### Your task
Give the data again exactly, without images.

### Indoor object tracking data
————————

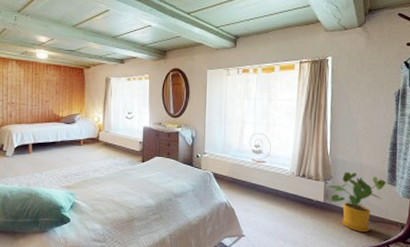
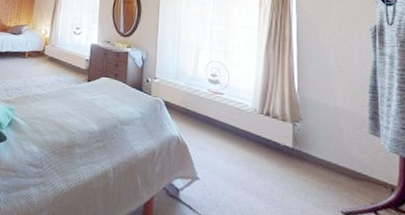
house plant: present [329,172,387,232] -> none [298,114,369,191]

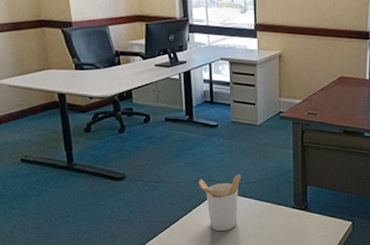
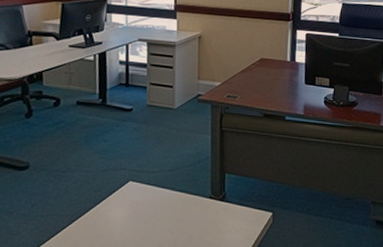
utensil holder: present [199,175,242,232] -> none [109,162,156,226]

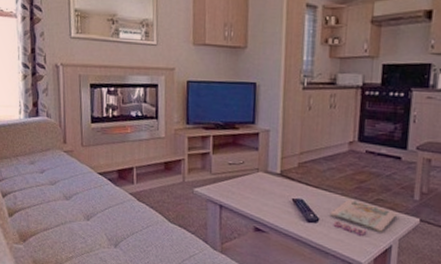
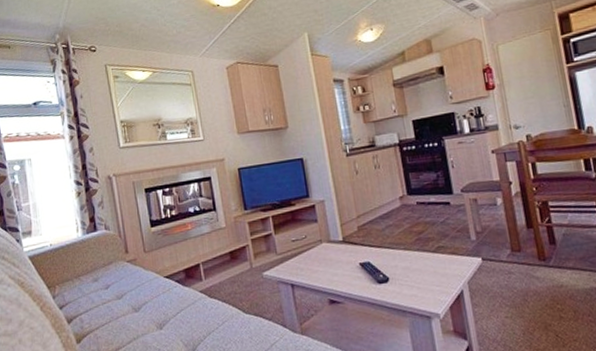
magazine: present [329,198,397,237] -> none [397,252,460,288]

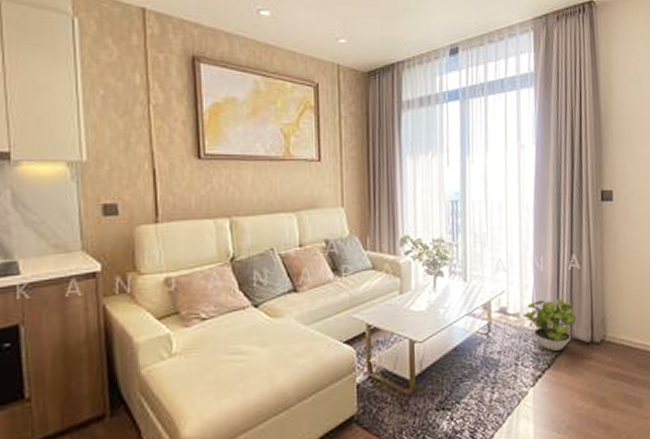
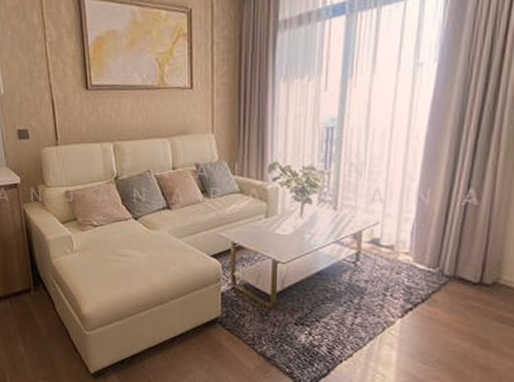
potted plant: present [523,297,577,351] -> none [398,233,465,287]

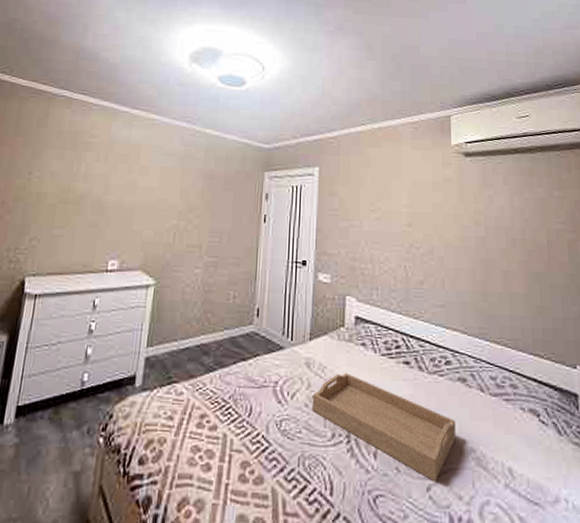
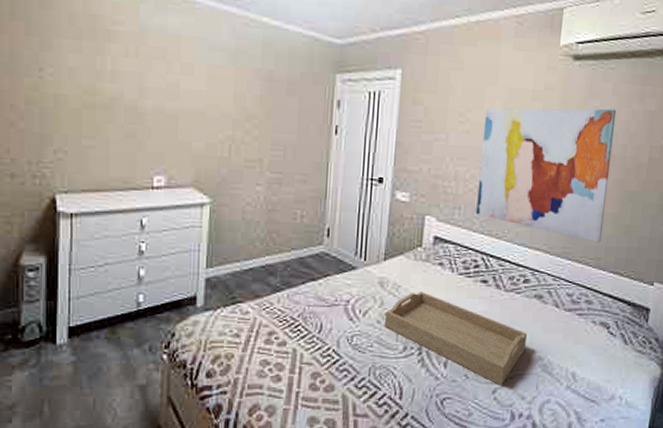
wall art: none [393,197,517,324] -> present [476,108,617,243]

————————

### Answer area
house plant: present [329,172,387,232] -> none [298,114,369,191]

utensil holder: present [199,175,242,232] -> none [109,162,156,226]

magazine: present [329,198,397,237] -> none [397,252,460,288]

potted plant: present [523,297,577,351] -> none [398,233,465,287]

wall art: none [393,197,517,324] -> present [476,108,617,243]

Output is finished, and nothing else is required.